Pétitions en ligne et initiative populaire

Parmi les différents outils à leur disposition pour faire entendre leur voix, les Français plébiscitent les pétitions en ligne. Dans une enquête d’opinion de la fondation Jean Jaurès paru en septembre dernier, 66% des sondés annoncent avoir déjà signé une pétition sur internet (ce qui en fait le premier outil d’engagement dans cette enquête) et 75% se prononcent favorablement à la mise en place d’un mécanisme pétitionnaire qui permettrait d’imposer un référendum sur un texte de loi. Le recours aux pétitions en ligne comme levier d’initiative législative ou comme outil d’interpellation des élus existe déjà dans différents pays. A quoi pourrait ressembler un droit d’initiative citoyenne à la française qui reposerait sur une plateforme de pétitions en ligne?

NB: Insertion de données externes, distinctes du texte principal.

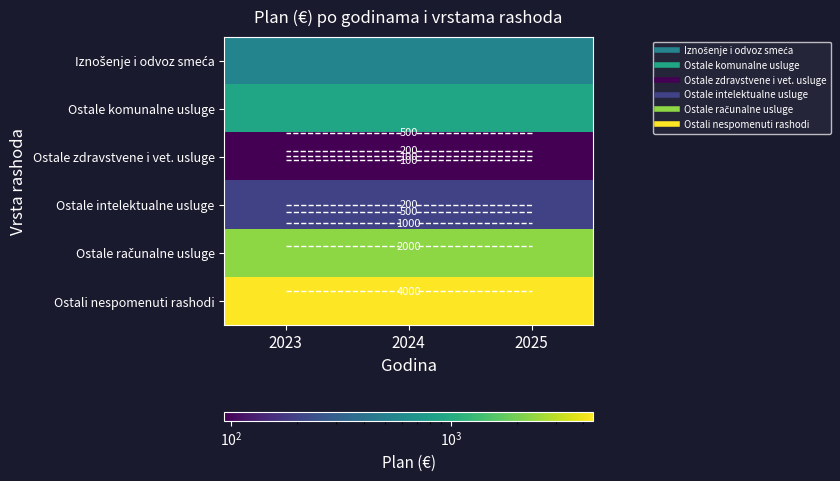

At which label does Iznošenje i odvoz smeća reach its peak?

2023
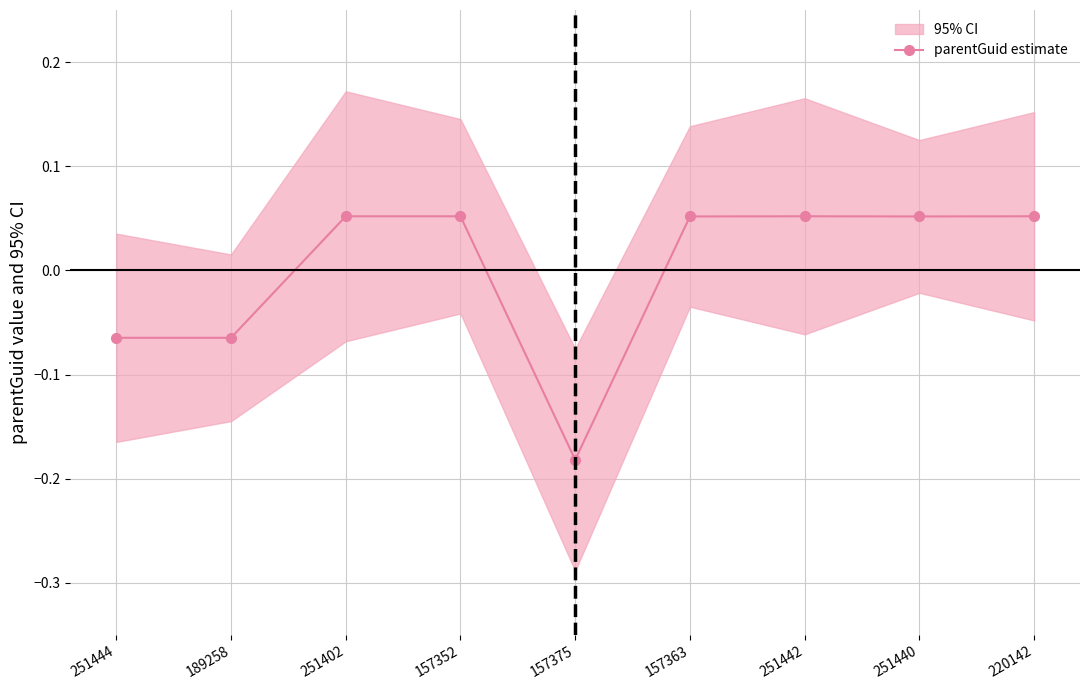

Which has a higher value, 220142 or 251444?

220142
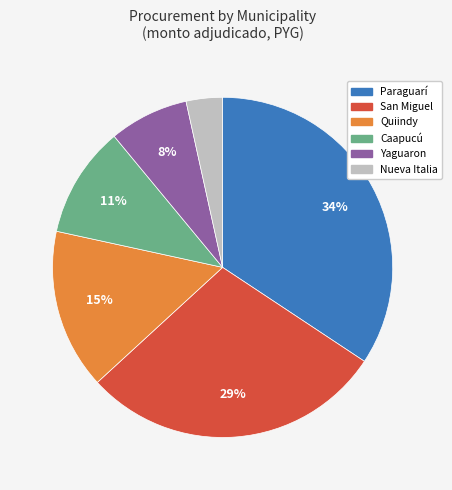

To the nearest percent, what is the difference between the largest and smallest slice percentages?

31%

Son principe serait d’abord de permettre aux citoyens mobilisés en ligne de disposer d’un pouvoir de mise à l’agenda sur l’ordre du jour du Parlement. Une plateforme publique de pétitions, adossée au site de l’Assemblée Nationale, pourrait permettre aux citoyens de proposer des pétitions et de les signer, sur le modèle des plateformes privées déjà existantes. Lorsqu’une pétition atteindrait un certain seuil de signataires, celle-ci occasionnerait la formation d’une commission spéciale au sein de l’Assemblée, chargée d’organiser la présentation et la discussion de la proposition lors des séances parlementaires. Un mécanisme similaire existe déjà au Royaume-Uni. Sur la plateforme dédiée, si une pétition atteint le seuil de 10.000 signataires, celle-ci obtient une réponse du gouvernement, et si elle atteint celui de 100.000, elle est fait l’objet d’un débat au Parlement. Ce dernier seuil correspond à environ 0,20% du corps électoral outre-manche : le nombre d’électeurs étant très proche en France, un seuil similaire pourrait être fixé, voir augmenté à 1% du corps électoral (400.000 signataires), comme le propose notamment Benoît Hamon avec son idée de «49.3 citoyen».

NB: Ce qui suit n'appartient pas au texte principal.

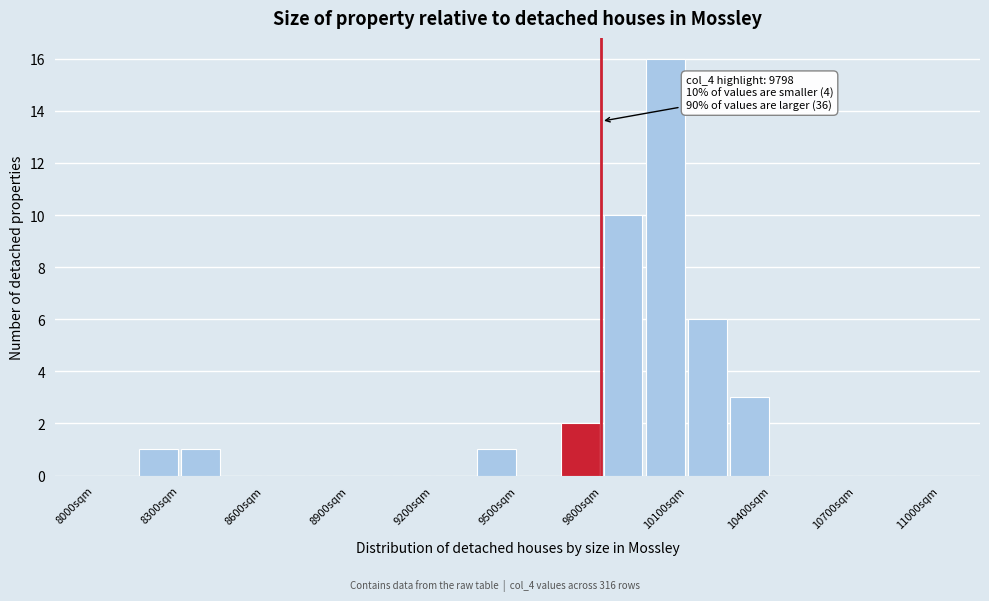

Read against the x-axis, roughly where is the centre of the tallest bar?

10050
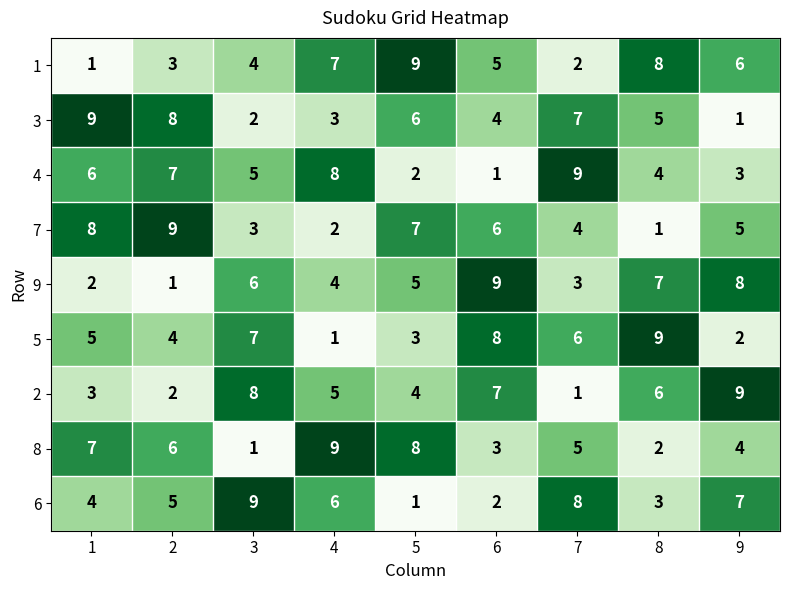

What is the total value across all series at 2?

45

Pertinence des pétitions et pouvoir d’agir

Ces mécanismes pétitionnaires se heurtent à deux problèmes principaux: la pertinence des pétitions proposées par les citoyens et leur véritable pouvoir de contrainte sur le travail parlementaire. Le premier problème peut être facilement réglé: au Royaume-Uni par exemple, un certain nombre de critères règlent la recevabilité d’une pétition, comme par exemple la nécessité que son sujet ait trait aux domaines de compétence du Parlement ou ne présente pas de caractère anti-constitutionnel (comme le rétablissement de la peine de mort par exemple). Le second problème est plus délicat: comment garantir que ces outils permettent réellement de donner du pouvoir d’agir aux citoyens, et ne constituent pas uniquement un «verni démocratique» sans réel effet sur le processus législatif?

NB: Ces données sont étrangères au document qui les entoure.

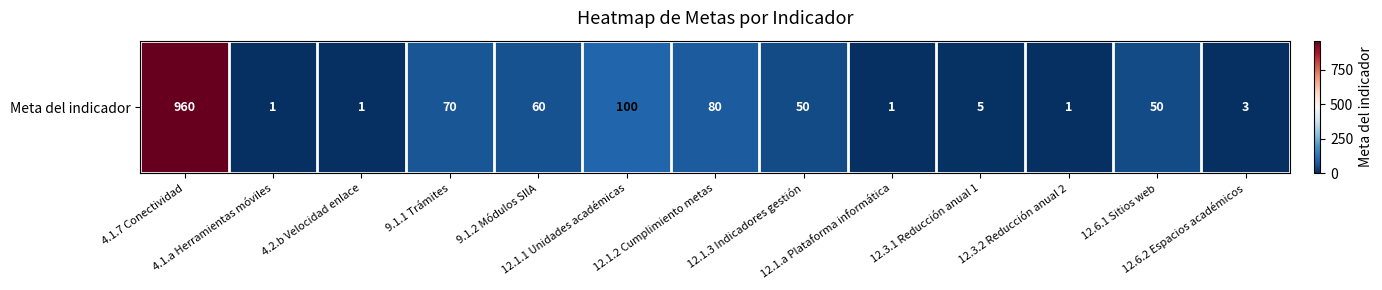

How many series are shown in this chart?

1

Une première piste pourrait être d’associer des citoyens au travail des parlementaires qui étudient la proposition. Parmi les signataires de la pétition, des citoyens volontaires seraient tirés au sort pour intégrer la commission spéciale chargée de son examen, afin de s’assurer que la proposition initiale ne soit pas dénaturée et soit soumise au débat dans des conditions satisfaisantes. Une seconde piste pourrait être de doter ces pétitions d’un pouvoir de contrainte en les soumettant directement au vote des députés ou en leur permettant de déboucher sur un référendum: cette dimension est par exemple intégrée dans la proposition du «49.3 citoyen» et se trouve à la base même de l’idée de référendum d’initiative populaire.

D’autres questions restent en suspens. Une plateforme publique de pétitions devrait à la fois offrir des gages en termes de vérification des identités des signataires (pour éviter les fraudes) et garantir la protection de leurs données personnelles (afin qu’elles ne soient pas utilisées à d’autres fins). La procédure de soumission ne devrait pas non plus être trop contraignante : l’initiative citoyenne européenne, qui devait voir la mise en place d’un droit similaire à l’échelle de l’UE, a ainsi connu un échec populaire de par la complexité de sa procédure. Enfin, il paraît important de distinguer «droit d’initiative» et «droit d’interpellation », qui sont complémentaires. Aux Etats-unis par exemple, la plateforme de pétitions de la Maison-Blanche vise à interpeller les membres du gouvernement, qui doivent apporter des réponses aux signataires lorsque les pétitions atteignent un certain seuil. En France, la plateforme Avaaz invite les personnalités politiques à réagir aux pétitions, et Change.org leur permet de répondre directement aux signataires lorsque les pétitions concernent leur domaine de compétence. Ces différents points en suspend ne constituent donc pas des problèmes à proprement parler, puisque des solutions existent déjà. Ce qu’il manque en la matière, ce ne sont pas les idées, mais une véritable volonté politique.